KANSAS CITY, Mo. (AP) — The Kansas City Chiefs break huddle and line up in a traditional formation: Patrick Mahomes settles under center, Kareem Hunt is in the backfield, tight end Travis Kelce joins wide receiver Sammy Watkins on the right side, and Tyreek Hill and Demarcus Robinson head to the left.
Then, from a defensive perspective, all hell breaks loose.
Mahomes is suddenly dropping into the shotgun, careful he doesn’t run into Hunt, who has moved from the left side to the right. Hill has run all the way across the field and lined up on the right, just as Kelce has raced in the other direction to line up on the left.
The defense thought it had everyone covered. Now, mismatches abound as linebackers try to cover Kelce and safeties are forced to match up with the Chiefs’ speedy wide receivers.
That play against Pittsburgh a couple weeks ago wasn’t just a gimmick. That’s standard stuff in the Chiefs’ basic offense, a seemingly seamless melding of Andy Reid’s old-school West Coast system and the new-school spread offenses that have changed the college game.
“That play calling was something I’ve never seen before,” said Jacksonville safety Tashaun Gipson, whose top-ranked defense was torched in a 30-14 loss at Arrowhead Stadium last Sunday.
“I’ve played Andy Reid, and maybe it was the Browns or it was Jacksonville 2016, and he didn’t pull out all the stops,” Gipson said. “But this game plan, man, and I can’t say it enough — and again, I’m not trying to discredit any guys over there — but I’ve never seen a team do that to us consistently.”
In fact, Gipson said, “they had their way with us all game.”
They’ve had their way with just about everybody the first five weeks, piling up a franchise-record 175 points. Mahomes has already thrown for 1,513 yards, shattering the Chiefs mark for five games, and a 300-yard passing game at New England on Sunday would give him a team-record five straight.
Kansas City (5-0) has scored at least 30 points in each of its games.
“If you try to play zone coverage against them, they’ve got the guys to beat zone. They have the guys to beat man. So you have to pick your poison,” Gipson said. “We came here with all this hype, talking about how good we are as a defense, myself included, and we got drug out there. Straight drug.”
What the Chiefs are doing this season is hardly a flash-in-the-pan attack, though. It’s the culmination of years of tinkering, beginning with Brad Childress’ work as “spread game analyst” and incorporating bits of the college-style spread attack to what the Chiefs were doing last season.
But while Alex Smith could pull off run-pass options, or do things in the quarterback-run game, it wasn’t a perfect fit. That came when Mahomes took over as the starter this season.
Mahomes is a product of the Air Raid system, basically a spread offense on steroids. He is accustomed to a flood of targets all over the field, quickly identifying where the matchup problems give the offense an advantage, and delivering the ball so that his playmakers can make things happen.
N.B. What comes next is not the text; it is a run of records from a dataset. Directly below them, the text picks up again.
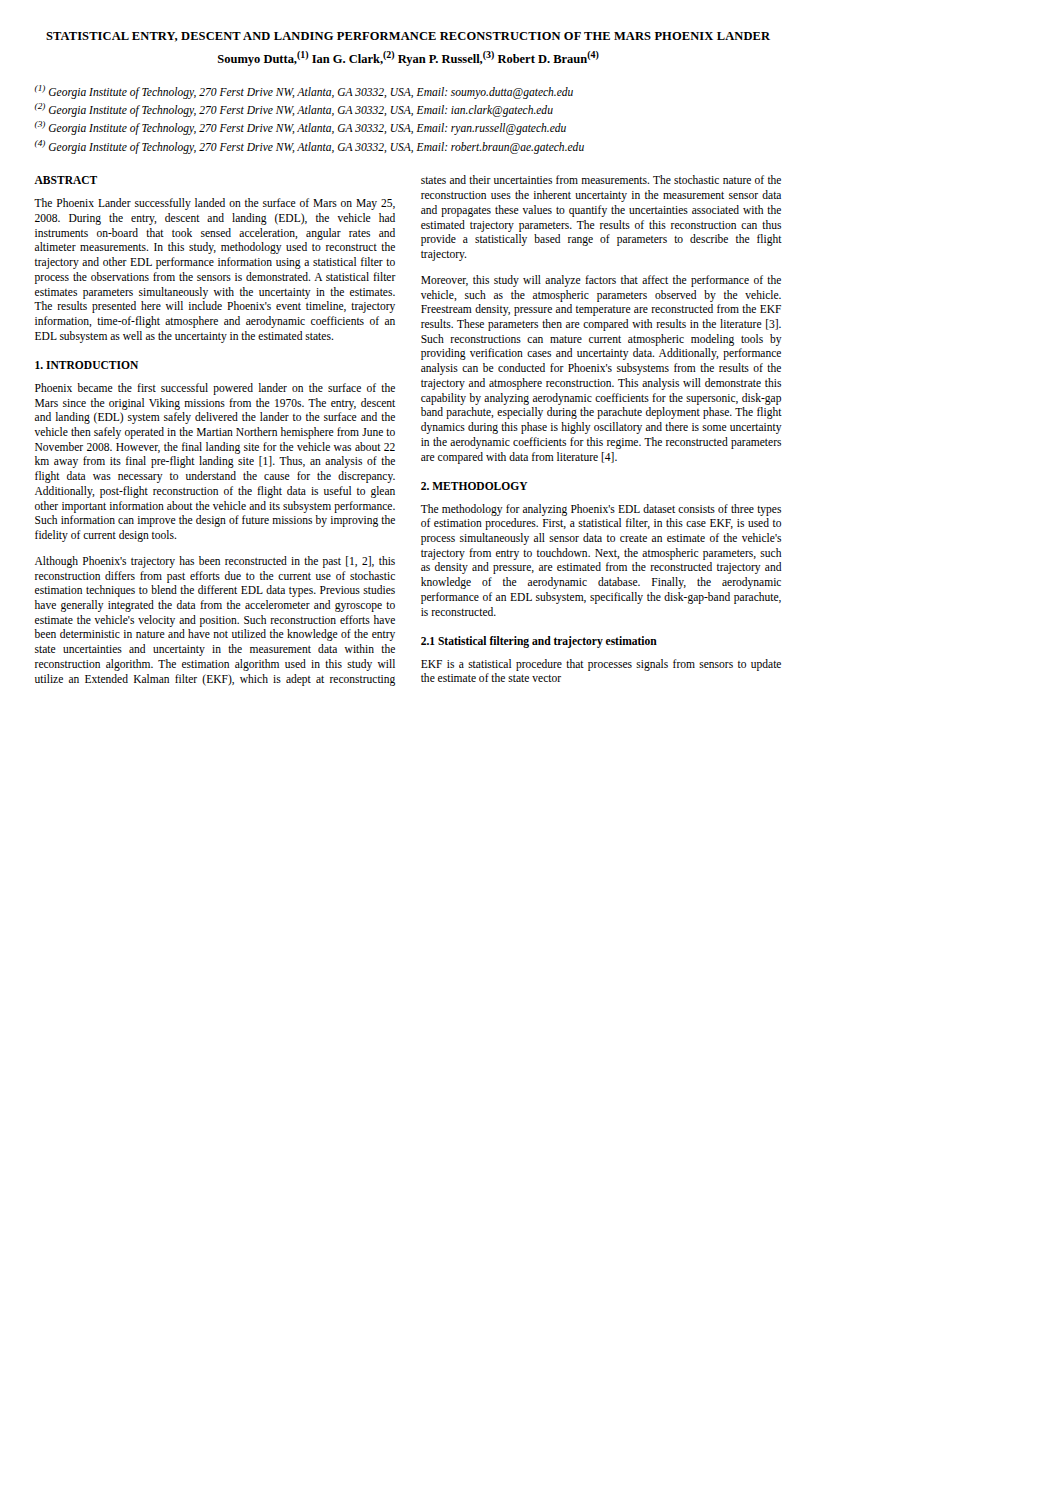Statistical Entry, Descent and Landing Performance Reconstruction of the Mars Phoenix Lander
Soumyo Dutta,(1) Ian G. Clark,(2) Ryan P. Russell,(3) Robert D. Braun(4)
(1) Georgia Institute of Technology, 270 Ferst Drive NW, Atlanta, GA 30332, USA, Email: soumyo.dutta@gatech.edu
(2) Georgia Institute of Technology, 270 Ferst Drive NW, Atlanta, GA 30332, USA, Email: ian.clark@gatech.edu
(3) Georgia Institute of Technology, 270 Ferst Drive NW, Atlanta, GA 30332, USA, Email: ryan.russell@gatech.edu
(4) Georgia Institute of Technology, 270 Ferst Drive NW, Atlanta, GA 30332, USA, Email: robert.braun@ae.gatech.edu
Abstract
The Phoenix Lander successfully landed on the surface of Mars on May 25, 2008. During the entry, descent and landing (EDL), the vehicle had instruments on-board that took sensed acceleration, angular rates and altimeter measurements. In this study, methodology used to reconstruct the trajectory and other EDL performance information using a statistical filter to process the observations from the sensors is demonstrated. A statistical filter estimates parameters simultaneously with the uncertainty in the estimates. The results presented here will include Phoenix's event timeline, trajectory information, time-of-flight atmosphere and aerodynamic coefficients of an EDL subsystem as well as the uncertainty in the estimated states.
1. Introduction
Phoenix became the first successful powered lander on the surface of the Mars since the original Viking missions from the 1970s. The entry, descent and landing (EDL) system safely delivered the lander to the surface and the vehicle then safely operated in the Martian Northern hemisphere from June to November 2008. However, the final landing site for the vehicle was about 22 km away from its final pre-flight landing site [1]. Thus, an analysis of the flight data was necessary to understand the cause for the discrepancy. Additionally, post-flight reconstruction of the flight data is useful to glean other important information about the vehicle and its subsystem performance. Such information can improve the design of future missions by improving the fidelity of current design tools.
Although Phoenix's trajectory has been reconstructed in the past [1, 2], this reconstruction differs from past efforts due to the current use of stochastic estimation techniques to blend the different EDL data types. Previous studies have generally integrated the data from the accelerometer and gyroscope to estimate the vehicle's velocity and position. Such reconstruction efforts have been deterministic in nature and have not utilized the knowledge of the entry state uncertainties and uncertainty in the measurement data within the reconstruction algorithm. The estimation algorithm used in this study will utilize an Extended Kalman filter (EKF), which is adept at reconstructing states and their uncertainties from measurements. The stochastic nature of the reconstruction uses the inherent uncertainty in the measurement sensor data and propagates these values to quantify the uncertainties associated with the estimated trajectory parameters. The results of this reconstruction can thus provide a statistically based range of parameters to describe the flight trajectory.
Moreover, this study will analyze factors that affect the performance of the vehicle, such as the atmospheric parameters observed by the vehicle. Freestream density, pressure and temperature are reconstructed from the EKF results. These parameters then are compared with results in the literature [3]. Such reconstructions can mature current atmospheric modeling tools by providing verification cases and uncertainty data. Additionally, performance analysis can be conducted for Phoenix's subsystems from the results of the trajectory and atmosphere reconstruction. This analysis will demonstrate this capability by analyzing aerodynamic coefficients for the supersonic, disk-gap band parachute, especially during the parachute deployment phase. The flight dynamics during this phase is highly oscillatory and there is some uncertainty in the aerodynamic coefficients for this regime. The reconstructed parameters are compared with data from literature [4].
2. Methodology
The methodology for analyzing Phoenix's EDL dataset consists of three types of estimation procedures. First, a statistical filter, in this case EKF, is used to process simultaneously all sensor data to create an estimate of the vehicle's trajectory from entry to touchdown. Next, the atmospheric parameters, such as density and pressure, are estimated from the reconstructed trajectory and knowledge of the aerodynamic database. Finally, the aerodynamic performance of an EDL subsystem, specifically the disk-gap-band parachute, is reconstructed.
2.1 Statistical filtering and trajectory estimation
EKF is a statistical procedure that processes signals from sensors to update the estimate of the state vector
Plus, Mahomes has the arm strength to make any throw on the field.
“He’s not afraid to let it loose,” Broncos offensive coordinator Bill Musgrave said. “When you have the arm strength that he has, he can fit the ball into those small windows.”
Most of the time, though, the Chiefs are able to give him garage doors.
That’s because they have the personnel to make all those creative formations work. Kelce is athletic enough to line up anywhere on the field, Hunt has excellent hands for a running back, and Hill and Watkins have the speed to beat anyone in a one-on-one matchup.
So, for example, the Chiefs can line up without anyone in the backfield, forcing defenses to change their personnel and alignment. Then the motion games begin, and Kelce or Hill or someone else could end up in the backfield, creating confusion and mismatches.
“There’s not much we can do once we make our call and (Mahomes) comes out in his formation,” Broncos coach Vance Joseph said. “Once he goes empty, he knows what he’s got. That makes it tough.”
Or downright impossible, it sometimes seems.
“Watching Andy for a long time, he always has some neat, cool things,” 49ers coach Kyle Shanahan said. “I don’t know where they come from. He’s in there looking up a lot of stuff because they do some unusual things. Sometimes I’m predicting it came from a high school team, maybe a college team. They know how to spread the field. They know how to run all those jet sweeps and do all the RPOs.”
Shanahan said the foundation remains the West Coast offense, and the Chiefs are still capable of beating teams with basic stuff. Just look at how they’ve put away games late in the fourth quarter, when they’ve leaned on Hunt and some old-fashioned, smash-mouth football.
But none of that catches people’s attention like the flashy stuff.
“Over these last four years or so, they’ve really added an element of the misdirection and stuff. It’s been an issue, not just because of the plays, but the people with the plays,” Shanahan said. “They have the speed at every angle to run those things and really put defenses in a bind.”